А теперь давайте посмотрим критерии, которые прописаны. Все в общих словах. По большому счету, мы сами не знаем, кто и что должен уметь. Кто должен оперировать пациента? Врач-отоларинголог или врач челюстно-лицевой хирургии в той или иной ситуации? Да бог его знает! Как сложились традиции делового оборота в конкретном лечебном учреждении в соответствии и под влиянием факторов, в которых люди работают, так оно и есть. Там вот есть хирург, который умеет эту операцию делать, он пойдет. А где-то операцию делать надо, а кто ее будет делать? Никто не умеет. А пациент – вот он, здесь. И после этого у нас получается, что по статье 109 части 2 возбуждается уголовное дело в отношении неопределенной группы лиц. Сотрудник скорой медицинской помощи, который в результате ненадлежащего исполнения служебных обязанностей допустил смерть пациента по поводу продолжающегося кровотечения и болевого шока пациента, который попал под поезд, и произошла травматическая ампутация верхней конечности. А мы прекрасно знаем, как кровит плечевая артерия, и попробуй-ка ее найти в массе тканей и попробуй остановить. А про поезд забыли – скорая виновата. Я больше чем уверен: разберутся, примут правильное законное решение.

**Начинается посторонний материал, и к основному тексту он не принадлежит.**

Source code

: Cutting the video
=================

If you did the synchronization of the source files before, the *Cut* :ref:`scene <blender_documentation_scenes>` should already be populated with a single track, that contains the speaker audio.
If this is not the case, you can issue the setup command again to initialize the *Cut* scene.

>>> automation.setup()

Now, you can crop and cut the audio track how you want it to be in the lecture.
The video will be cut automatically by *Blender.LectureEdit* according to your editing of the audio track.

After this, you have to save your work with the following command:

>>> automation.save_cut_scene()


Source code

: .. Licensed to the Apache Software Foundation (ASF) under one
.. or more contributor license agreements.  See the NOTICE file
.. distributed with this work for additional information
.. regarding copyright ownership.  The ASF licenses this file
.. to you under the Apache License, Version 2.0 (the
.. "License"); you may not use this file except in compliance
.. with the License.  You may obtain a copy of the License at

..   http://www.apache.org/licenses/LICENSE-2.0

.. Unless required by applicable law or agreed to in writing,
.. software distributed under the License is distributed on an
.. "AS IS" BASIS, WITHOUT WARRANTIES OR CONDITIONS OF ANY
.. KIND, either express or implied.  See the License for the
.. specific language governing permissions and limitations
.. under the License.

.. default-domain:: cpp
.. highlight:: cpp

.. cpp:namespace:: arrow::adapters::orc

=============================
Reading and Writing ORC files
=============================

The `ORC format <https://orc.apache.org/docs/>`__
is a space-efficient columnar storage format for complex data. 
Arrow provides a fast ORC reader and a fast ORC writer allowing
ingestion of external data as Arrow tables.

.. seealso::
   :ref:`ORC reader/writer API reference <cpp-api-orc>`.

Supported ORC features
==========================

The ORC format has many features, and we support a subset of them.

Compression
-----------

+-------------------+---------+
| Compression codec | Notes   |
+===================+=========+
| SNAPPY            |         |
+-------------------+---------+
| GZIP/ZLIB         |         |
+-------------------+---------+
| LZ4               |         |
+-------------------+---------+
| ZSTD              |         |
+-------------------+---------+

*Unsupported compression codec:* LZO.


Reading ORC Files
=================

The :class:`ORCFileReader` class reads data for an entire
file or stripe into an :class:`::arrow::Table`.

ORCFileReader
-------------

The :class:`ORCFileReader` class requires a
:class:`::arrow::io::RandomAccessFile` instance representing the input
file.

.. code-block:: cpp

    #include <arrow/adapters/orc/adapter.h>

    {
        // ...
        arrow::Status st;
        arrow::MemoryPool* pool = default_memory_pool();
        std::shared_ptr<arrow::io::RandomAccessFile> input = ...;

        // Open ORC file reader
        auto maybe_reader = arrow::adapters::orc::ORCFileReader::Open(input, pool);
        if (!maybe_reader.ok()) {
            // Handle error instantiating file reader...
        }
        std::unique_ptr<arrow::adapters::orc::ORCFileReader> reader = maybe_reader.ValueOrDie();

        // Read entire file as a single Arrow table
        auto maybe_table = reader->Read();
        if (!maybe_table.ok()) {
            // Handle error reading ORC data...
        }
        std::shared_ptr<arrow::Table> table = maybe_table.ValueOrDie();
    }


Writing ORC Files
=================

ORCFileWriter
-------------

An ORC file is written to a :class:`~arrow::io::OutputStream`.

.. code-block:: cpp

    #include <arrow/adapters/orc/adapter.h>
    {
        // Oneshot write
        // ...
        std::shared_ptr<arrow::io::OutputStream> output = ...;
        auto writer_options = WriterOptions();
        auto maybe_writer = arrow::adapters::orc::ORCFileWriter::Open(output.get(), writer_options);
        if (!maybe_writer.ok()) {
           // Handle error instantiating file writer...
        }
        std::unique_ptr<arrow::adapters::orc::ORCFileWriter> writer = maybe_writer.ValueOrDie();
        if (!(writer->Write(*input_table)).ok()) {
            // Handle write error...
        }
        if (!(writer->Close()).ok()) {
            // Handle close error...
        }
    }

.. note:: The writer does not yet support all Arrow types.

Если рассматривать проблему в ее обобщенном виде, то можно сделать вывод, что задача медицинского работника – минимизировать риски, предусмотренные применительно к конкретной ситуации. Понятие минимального риска предусматривает такую вероятность ущерба для здоровья индивидуума, которая не превышает вероятность типичного наблюдаемого в повседневной жизнедеятельности и при выполнении стандартных обследований или тестов». Коллеги, мы работаем с информированными согласиями, так уж соблаговолим внести туда нашу медицинскую статистику, которая несет все данные: а) в таком-то проценте вы умрете, б) в таком-то проценте анастомоз развалится. Это не смешно, это правда. Мы не издеваемся над нашими пациентами, мы реализуем их конституционное право на информацию об их здоровье, об альтернативных способах лечения, о негативных последствиях медицинской помощи. И оставляем им возможность и право осознанного выбора. В том числе и возможность разделить с нами ответственность за те риски, которые неизбежны в нашей повседневной работе”.